View Single Post
  #5  
Old 18th September 2011, 08:28
F19Gladiator F19Gladiator is offline
Senior Member
 
Join Date: Nov 2006
Posts: 466
F19Gladiator is on a distinguished road
Re: FW 200 C-2 - What month did it enter service in 1940 ?

To answer your question Martin if the Fw 200C-2 variant participated in the Norwegian campaign, I assume you are interested in the period within Unternemen Weserübung as from 9 April 1940 until the Norwegian surrender 10 June 1940. There is a very interesting two part article on the Fw 200 in Norway written by Ulf Larsstuvold and published in the Norwegian magazine Flyhistorie Nr.19 and 20 2011(only Norwegian language). Part I: ‘Condor Over Norge i 1940’ and Part II: ‘Focke Wulf Fw 200 Condor i Norge 1941-1946’ – all in all 25 pages of article illustrated with b/w photos and five colour side view profiles. At the end there is a useful list of references which reinforces my impression that it is well researched. From the article I extract some information linked to the Weserübung period.

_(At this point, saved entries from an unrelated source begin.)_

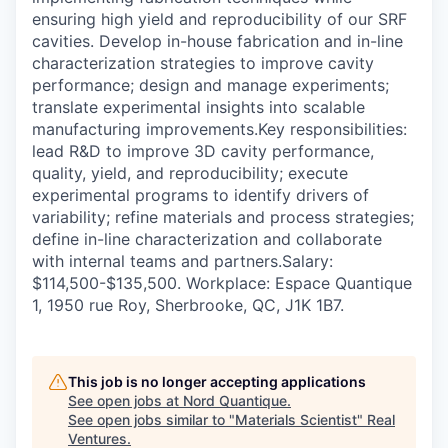
ensuring high yield and reproducibility of our SRF
cavities. Develop in-house fabrication and in-line
characterization strategies to improve cavity
performance; design and manage experiments;
translate experimental insights into scalable
manufacturing improvements.Key responsibilities:
lead R&D to improve 3D cavity performance,
quality, yield, and reproducibility; execute
experimental programs to identify drivers of
variability; refine materials and process strategies;
define in-line characterization and collaborate
with internal teams and partners.Salary:
$114,500-$135,500. Workplace: Espace Quantique
1, 1950 rue Roy, Sherbrooke, QC, J1K 1B7.
This job is no longer accepting applications
See open jobs at
Nord Quantique
.
See open jobs similar to "
Materials Scientist
"
Real
Ventures
.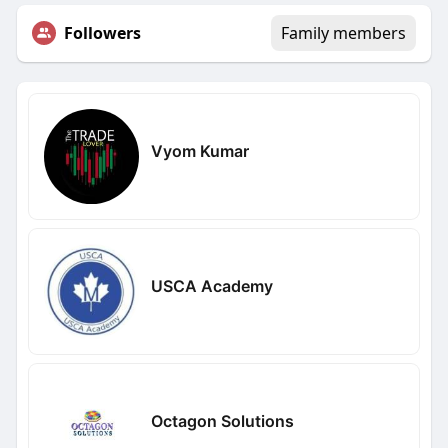
Followers
Family members
Vyom Kumar
USCA Academy
Octagon Solutions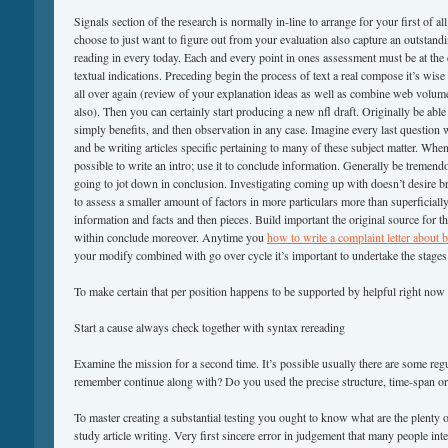
Signals section of the research is normally in-line to arrange for your first of a
choose to just want to figure out from your evaluation also capture an outstand
reading in every today. Each and every point in ones assessment must be at the 
textual indications. Preceding begin the process of text a real compose it’s wise
all over again (review of your explanation ideas as well as combine web volum
also). Then you can certainly start producing a new nfl draft. Originally be able
simply benefits, and then observation in any case. Imagine every last question 
and be writing articles specific pertaining to many of these subject matter. When
possible to write an intro; use it to conclude information. Generally be tremend
going to jot down in conclusion. Investigating coming up with doesn’t desire b
to assess a smaller amount of factors in more particulars more than superficially
information and facts and then pieces. Build important the original source for t
within conclude moreover. Anytime you
how to write a complaint letter about 
your modify combined with go over cycle it’s important to undertake the stages
To make certain that per position happens to be supported by helpful right now t
Start a cause always check together with syntax rereading
Examine the mission for a second time. It’s possible usually there are some regu
remember continue along with? Do you used the precise structure, time-span or
To master creating a substantial testing you ought to know what are the plenty of
study article writing. Very first sincere error in judgement that many people inte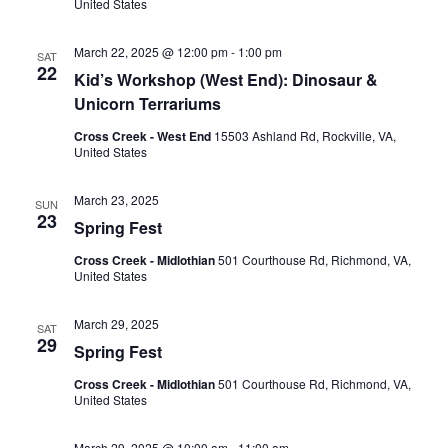
United States
March 22, 2025 @ 12:00 pm
-
1:00 pm
SAT
22
Kid’s Workshop (West End): Dinosaur &
Unicorn Terrariums
Cross Creek - West End
15503 Ashland Rd, Rockville, VA,
United States
March 23, 2025
SUN
23
Spring Fest
Cross Creek - Midlothian
501 Courthouse Rd, Richmond, VA,
United States
March 29, 2025
SAT
29
Spring Fest
Cross Creek - Midlothian
501 Courthouse Rd, Richmond, VA,
United States
March 29, 2025 @ 10:00 am
-
11:00 am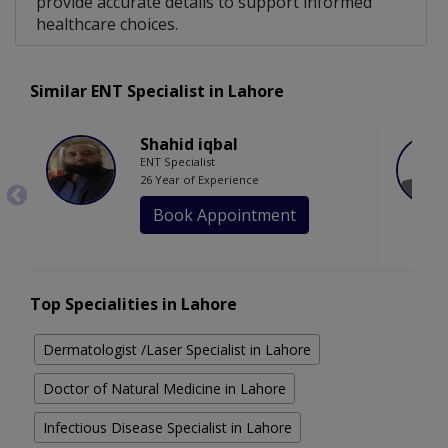
provide accurate details to support informed
healthcare choices.
Similar ENT Specialist in Lahore
Shahid iqbal
ENT Specialist
26 Year of Experience
Book Appointment
Top Specialities in Lahore
Dermatologist /Laser Specialist in Lahore
Doctor of Natural Medicine in Lahore
Infectious Disease Specialist in Lahore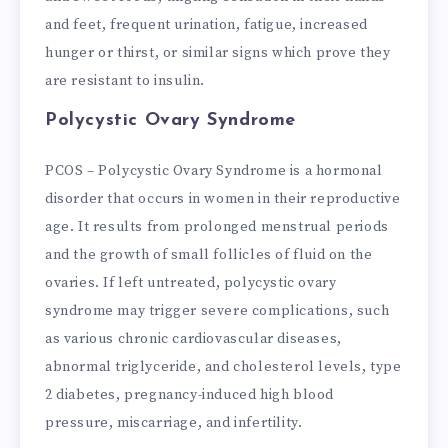
and feet, frequent urination, fatigue, increased
hunger or thirst, or similar signs which prove they
are resistant to insulin.
Polycystic Ovary Syndrome
PCOS – Polycystic Ovary Syndrome is a hormonal
disorder that occurs in women in their reproductive
age. It results from prolonged menstrual periods
and the growth of small follicles of fluid on the
ovaries. If left untreated, polycystic ovary
syndrome may trigger severe complications, such
as various chronic cardiovascular diseases,
abnormal triglyceride, and cholesterol levels, type
2 diabetes, pregnancy-induced high blood
pressure, miscarriage, and infertility.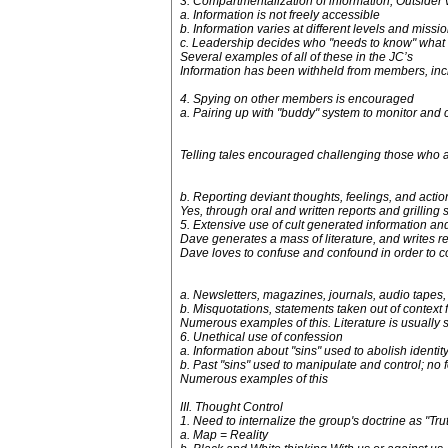
3. Compartmentalization of information; Outsider v
a. Information is not freely accessible
b. Information varies at different levels and missi
c. Leadership decides who "needs to know" what
Several examples of all of these in the JC’s
Information has been withheld from members, inc
4. Spying on other members is encouraged
a. Pairing up with "buddy" system to monitor and 
Telling tales encouraged challenging those who are
b. Reporting deviant thoughts, feelings, and actio
Yes, through oral and written reports and grilling 
5. Extensive use of cult generated information a
Dave generates a mass of literature, and writes r
Dave loves to confuse and confound in order to co
a. Newsletters, magazines, journals, audio tapes, 
b. Misquotations, statements taken out of context
Numerous examples of this. Literature is usually s
6. Unethical use of confession
a. Information about "sins" used to abolish identi
b. Past "sins" used to manipulate and control; no 
Numerous examples of this
III. Thought Control
1. Need to internalize the group's doctrine as "Tru
a. Map = Reality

I leave the versions earlier than Fw 200C-1 mostly aside here. The user to be of the new Fw 200C-versions, 1./KG 40 was set up with only six older He 111s 1.11.1939, received their first two Fw 200A in November as training aircraft, while the first three Fw 200C-1 arrived in the second week of April 1940 but as the unit was not operational yet they did not take part in the assault on Denmark and Norway on 9. April. However, right after the first naval battle at Narvik 10th of April the unit was ordered to relocate to Ålborg in the now occupied Denmark to fly reconnaissance missions over the Narvik area. Normally one or two of the three Fw 200C-1 were operational at a time and during April 22 operations are believed to have been flown by the three aircraft. During the period of April one aircraft was lost while two new were delivered why the unit had six Fw 200s on 4.May whereof two were ready for operations. May 6 1./KG 40 moved to Copenhagen. On May 11 the unit counted six ‘Condor’ while still only two operational. The number of operations flown in May is uncertain as the surviving material is not fully covering the period but the author has identified 20 operational flights in May with four new Fw 200 delivered and two lost. 2./KG 40 possibly being set up on May 1.
On May 30 the unit now being named I./KG 40 (1./KG 40 and 2./KG 40) moved from Copenhagen to Gardermoen in Norway. By June 1, KG 40 counted 6 Fw 200 C whereof three operational and the unit flew missions from their new base for two weeks until the Norwegian capitulation where after the unit flew back to their home base at Oldenburg on June 12. The author has counted to 52 missions flown by Fw 200C during the Norwegian campaign, nine Fw 200s delivered, three lost and two damaged in landing accidents.
Did the Fw 200C-2 fly operations during the Weserübung in 1940? According to the article Fw 200 WNr.008, F8+FH was probably the last ‘Condor’ delivered during the Norwegian campaign and seen on a photo from Gardermoen in the shift May to June. According to Juan-Carlos Salgado in the book ‘Focke-Wulf Fw 200 Condor the Airliner that went to War’, page 116, WNr.008 was a Fw 200C-1. I can not through the article by Ulf Larsstuvold verify any operations with Fw 200C-2 during Weserübung.
In part 2 of the article the deliveries to I./KG 40 during 1940 is summarized: 36 Fw 200 delivered in 1940; 10 C-1; 6 C-2 and 12 of the C-3 variant. 7 were allegedly transport D-2 variants. During 1940 eleven ‘Condor’ aircraft were lost, whereof four transport aircraft. Despite the number of aircraft at most three could fly missions in one day and that “high” number of missions was not common. The first recorded loss of a Fw 200C-2 according to Peter’s listing above seems to be well after the fighting in Norway had ceased as it was in late August 1940 (29.08.40)
The ‘Condor’ flown by 2./KGr.zbV.108 in Norway as VB+UA was WNr.0010 and a D variant, in the article by Larsstuvold named as a D-2 while in the loss listing in the book by Juan-Carlos Salgado it is named as a Fw 200D-1. The aircraft was lost in a landing accident at Gardermoen 14.12.1940.
Despite not being conclusive I hope the above can still be of interest.
Br
Goran

References:
Article Part I: ‘Condor Over Norge i 1940’, Ulf Larsstuvold. Norwegian magazine Flyhistorie Nr.19, 2011.
Article Part II: ‘Focke Wulf Fw 200 Condor i Norge 1941-1946’, Ulf Larsstuvold, Norwegian magazine Flyhistorie Nr.20, 2011.
Juan-Carlos Salgado, ‘Focke-Wulf Fw 200 Condor the Airliner that went to War’, Classic, 2008.